Ov3r_Stealer is capable of stealing location based on IP address, hardware information, passwords, cookies, credit card information, autofills, browser extensions, crypto wallets, Microsoft Office documents and a list of antivirus products installed on the ‘host compromised.
While the exact end goal of the campaign is unknown, it is likely that the stolen information will be offered for sale to other threat actors. Another possibility is that Ov3r_Stealer could be updated over time to act as a QakBot-like loader for additional payloads, including ransomware.
The attack’s starting point is a weaponized PDF file that purports to be a file hosted on OneDrive, prompting users to click an “Access Document” button embedded in it.
Trustwave said it identified the PDF file being shared on a fake Facebook account impersonating Amazon CEO Andy Jassy, as well as through Facebook ads for digital advertising jobs.
Users who end up clicking the button are served an Internet link file (.URL) disguised as a DocuSign document hosted on Discord’s content delivery network (CDN). The shortcut file then serves as a conduit to provide a Control Panel Items (.CPL) file, which is then executed using the Windows Control Panel process binary file (“control.exe”).
Running the CPL file leads to retrieving a PowerShell loader (“DATA1.txt”) from a GitHub repository to finally launch Ov3r_Stealer.
It’s worth noting at this point that Trend Micro recently revealed that a nearly identical infection chain was used by threat actors to take out another rogue called Phmedrone Stealer by exploiting Microsoft Windows Defender’s SmartScreen bypass flaw (CVE-2023- 36025, CVSS Score: 8.8).
The similarities extend to the GitHub repository used (nateeintanan2527) and the fact that Ov3r_Stealer shares code-level overlaps with Phemedrone.
“This malware was reported recently and it may be that Phemedrone has been repurposed and renamed Ov3r_Stealer,” Trustwave said. “The main difference between the two is that Phemedrone is written in C#.”
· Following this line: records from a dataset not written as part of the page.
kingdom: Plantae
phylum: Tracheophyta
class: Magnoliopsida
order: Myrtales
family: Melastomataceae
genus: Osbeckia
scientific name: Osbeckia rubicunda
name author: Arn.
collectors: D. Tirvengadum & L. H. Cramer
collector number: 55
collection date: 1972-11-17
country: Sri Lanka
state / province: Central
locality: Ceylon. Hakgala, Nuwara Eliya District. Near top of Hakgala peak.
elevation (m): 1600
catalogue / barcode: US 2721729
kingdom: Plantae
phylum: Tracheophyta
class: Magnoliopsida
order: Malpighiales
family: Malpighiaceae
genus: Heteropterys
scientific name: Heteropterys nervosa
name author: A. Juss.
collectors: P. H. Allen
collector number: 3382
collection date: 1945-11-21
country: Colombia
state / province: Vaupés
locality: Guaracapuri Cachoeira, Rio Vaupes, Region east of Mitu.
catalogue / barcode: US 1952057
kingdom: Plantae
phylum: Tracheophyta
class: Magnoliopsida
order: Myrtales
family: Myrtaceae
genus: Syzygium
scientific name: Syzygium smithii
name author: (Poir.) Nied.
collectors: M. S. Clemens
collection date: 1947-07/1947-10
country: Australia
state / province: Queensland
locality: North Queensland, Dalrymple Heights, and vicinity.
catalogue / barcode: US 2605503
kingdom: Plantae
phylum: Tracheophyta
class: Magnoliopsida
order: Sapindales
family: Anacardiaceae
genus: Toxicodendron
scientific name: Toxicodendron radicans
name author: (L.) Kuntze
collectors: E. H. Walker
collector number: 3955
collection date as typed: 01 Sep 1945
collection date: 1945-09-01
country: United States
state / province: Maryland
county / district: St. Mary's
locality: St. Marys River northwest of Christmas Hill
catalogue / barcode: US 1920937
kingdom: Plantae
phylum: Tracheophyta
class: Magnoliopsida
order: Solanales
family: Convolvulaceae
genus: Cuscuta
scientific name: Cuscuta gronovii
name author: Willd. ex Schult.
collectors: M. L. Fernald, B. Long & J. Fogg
The findings come as Hudson Rock revealed that threat actors are advertising their access to the law enforcement request portals of major organizations such as Binance, Google, Meta, and TikTok by leveraging credentials obtained from infostealer infections.
They also follow the emergence of a category of infections called CrackedCantil that leverages cracked software as an initial entry vector to release loaders such as PrivateLoader and SmokeLoader, then acting as a delivery mechanism for information thieves, crypto miners, proxy botnets and ransomware.